Ростов – к стыду своему – не слишком опечаливался такому исходу: появлялась приятная необходимость искать в Берлине эту девицу, при одной мысли о которой улыбка раздвигала его неумолимые губы, а уши слышали откуда-то возникшую мелодию…) Ренатой зовут эту девчонку в личине юного сорванца: кепка надвинута на лоб, во рту сигарета, голосок хриплый… Ни адреса, ни фамилии, а искать надо, найти тем более: священностью попахивает миссия, им самим на себя возложенная!

(Полковник Ростов смачно выругался после свирепого “Пс-ст!”) И не потому ли во сто крат повысилось значение и связанность разных мелочей: стертость шин “майбаха”, в каких сапогах ехать, как встретиться с Ойгеном, а то, что в гостинице забыты сапожные щетки и вакса, делает вояж событием историческим (полковник расхохотался), как будто главное в нем – обувь; офицер вермахта (да еще полковник!) не может появиться на улицах Берлина в грязных сапогах.
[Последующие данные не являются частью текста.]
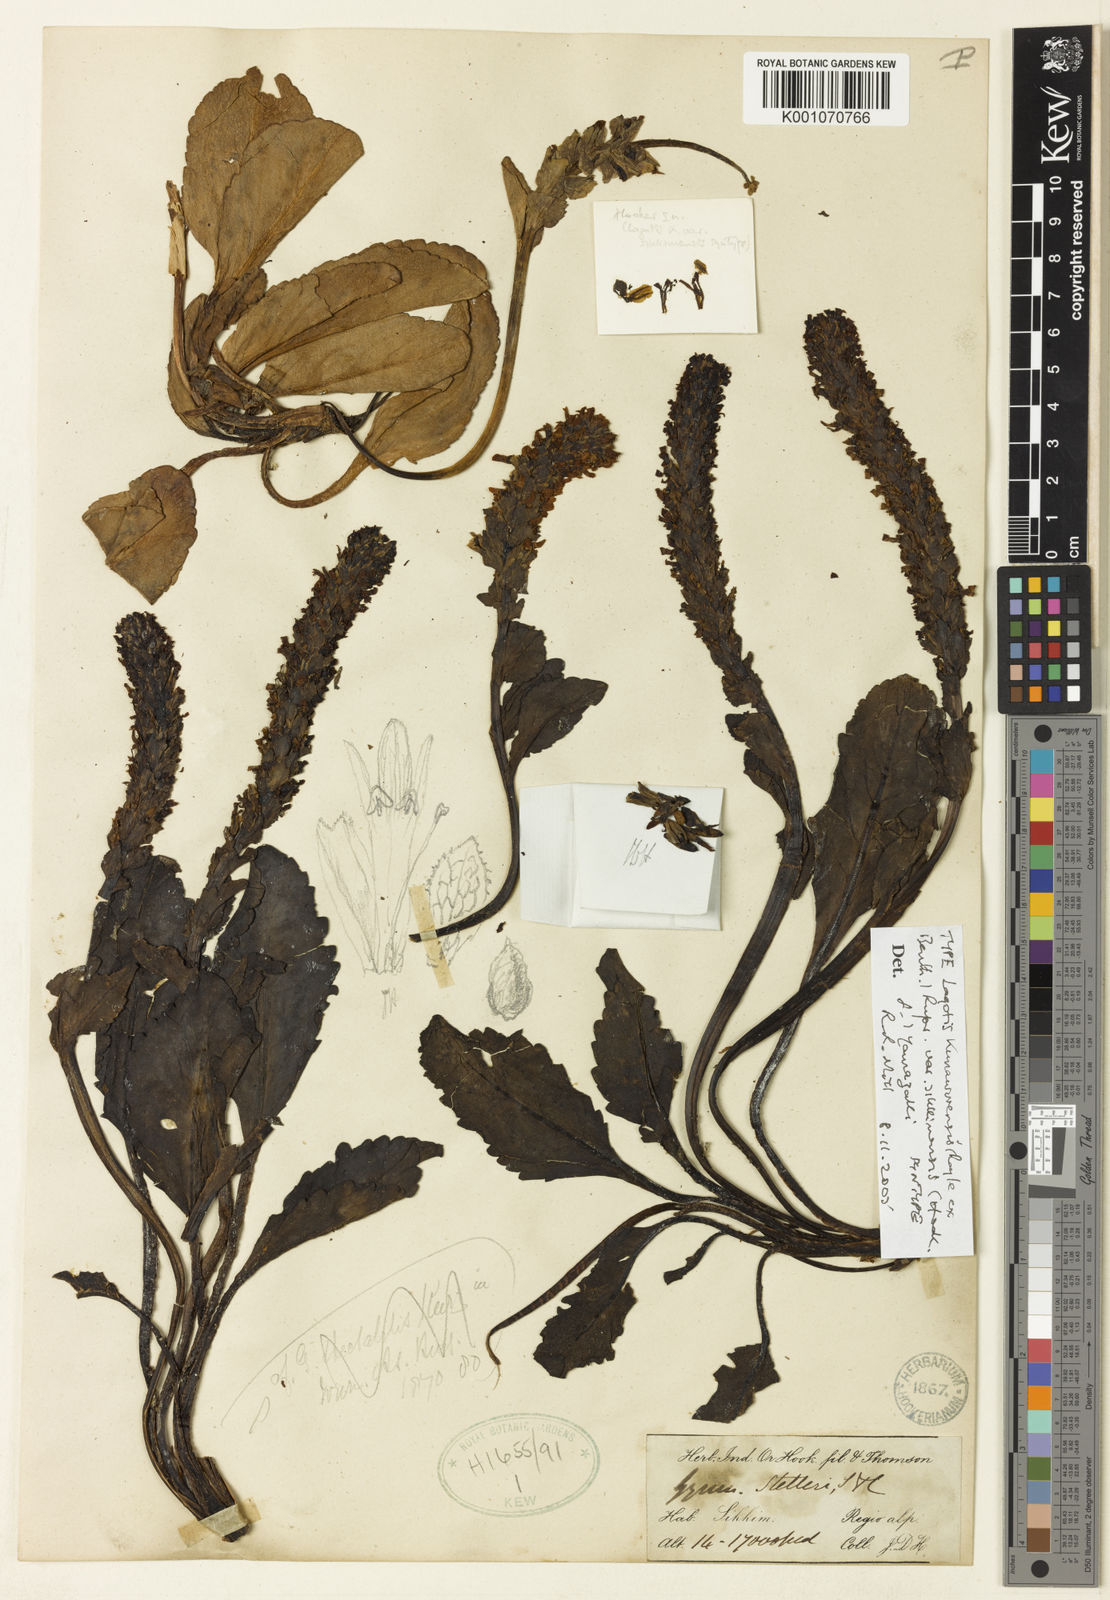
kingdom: Plantae
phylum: Tracheophyta
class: Magnoliopsida
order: Lamiales
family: Plantaginaceae
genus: Lagotis
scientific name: Lagotis kunawurensis
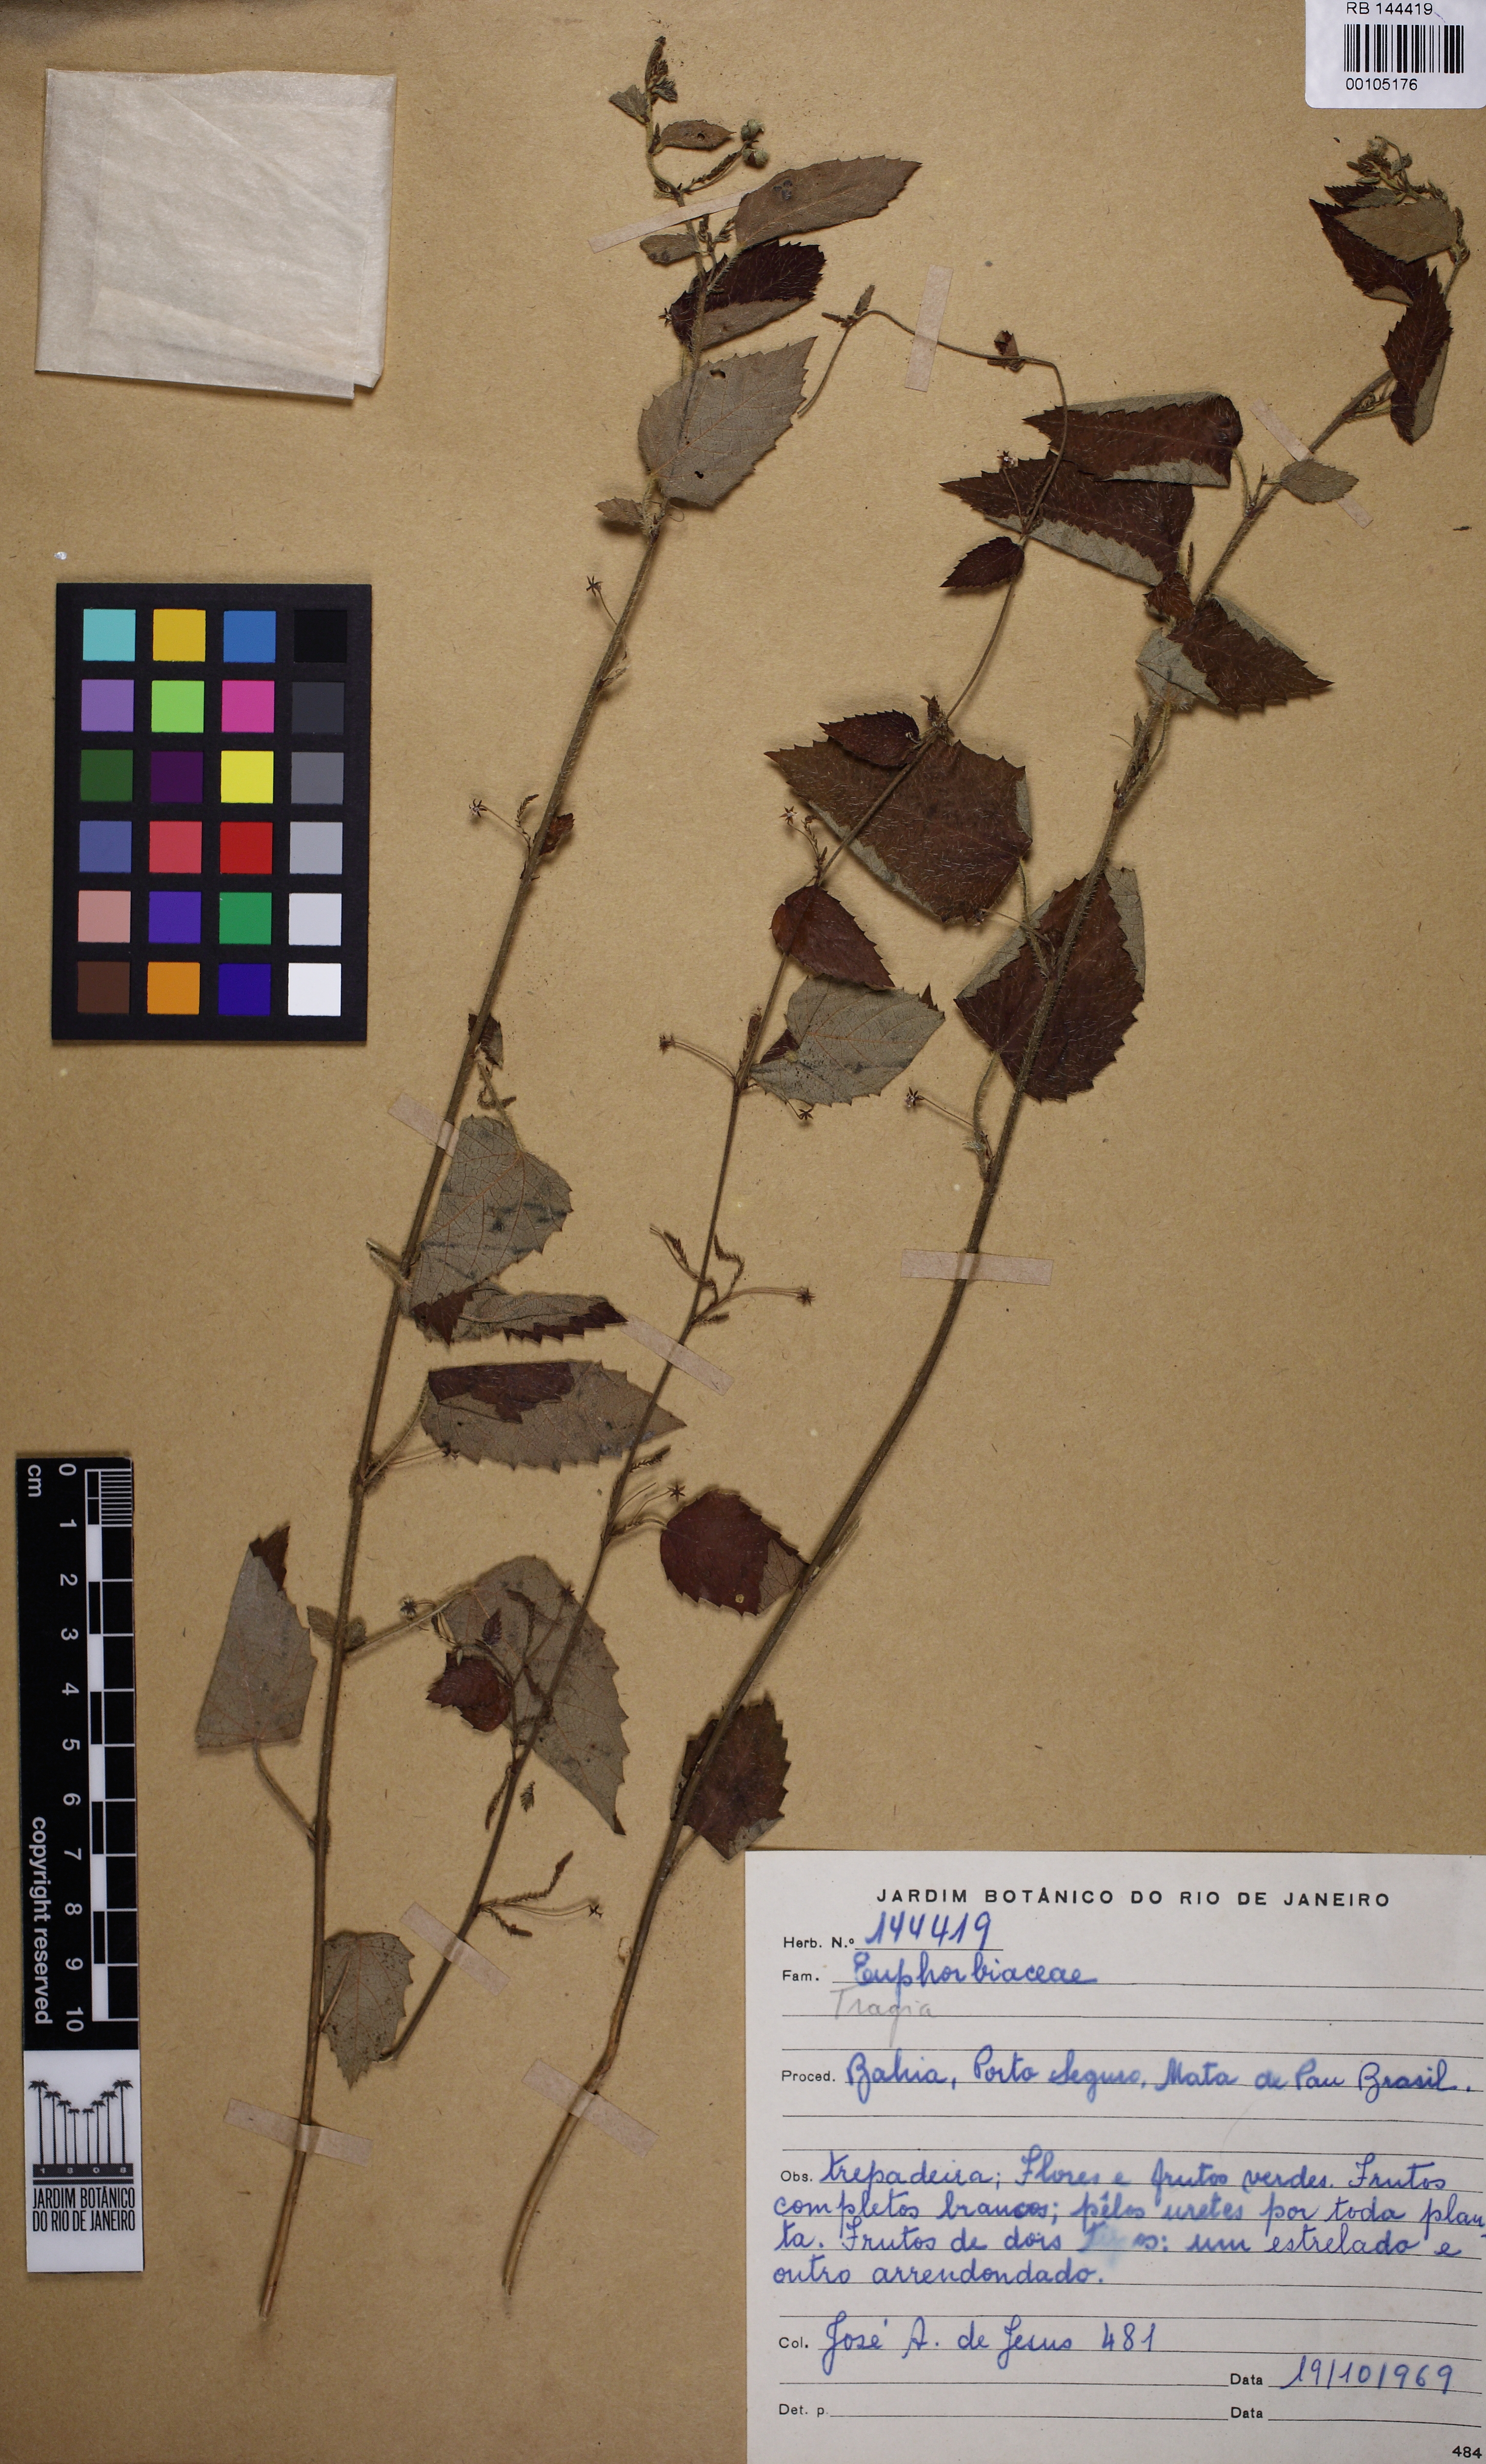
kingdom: Plantae
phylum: Tracheophyta
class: Magnoliopsida
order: Malpighiales
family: Euphorbiaceae
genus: Tragia
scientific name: Tragia volubilis
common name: Twining cow-itch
Тем более там, куда он поедет после сна в гостинице, – к той святой женщине, подарок которой от самого Парижа возит он под задним сиденьем; и едва он представил эту женщину – ноги стали сильными, прыгучими, здоровыми. Туда, в Бамберг, к Нине! В Баварию, ближе к тому госпиталю в Мюнхене, куда его доставили – с двумя посадками – на самолете из Карфагена. Он был в полном сознании, но так и не понял, что безмолвный, в бинты закутанный человек – тот самый подполковник, с которым он познакомился за неделю до налета англичан и в тот день, 7 апреля, вместе с ним ехал к штабу 10-й танковой дивизии, вдоль неровного строя застрявших в песках Т-III, лишенных горючего, движения и воздушного прикрытия; подполковник на ходу умно, решительно и весело давал экипажам очень дельные советы; чувствовалось: подполковник здесь – любим и уважаем, – потому-то его, смертельно раненного, и Ростова с ним заодно самолетом доставили в лучший госпиталь к лучшему хирургу Германии, Зауербруху, и если правая нога Ростова особого лечения не требовала, то дела подполковника обстояли куда хуже, он стал одноглазым и одноруким, а на уцелевшей левой два пальца оттяпали еще там, в Тунисе. Поначалу лежали в одной палате, Ростов по ночам вслушивался в скрип зубов соседа, подполковник не облегчал свои страдания таблетками, стонами или руганью, не перекладывал их на соседа и жену, однажды появившуюся. Ростова уже перевели в другую палату, к подполковнику проскальзывала медсестра, сидела у его койки, нашептывая молитвы, да

Ростов наведывался, на костылях стоял у изголовья, подолгу, пока сестра не кончала тихие очередные благоуспокоения, поднималась и уступала место, вот тогда-то Ростов садился; ни словом здесь не обмолвились с подполковником, которого звали Клаусом, но так сблизились, так сошлись душевно, что научились понимать друг друга!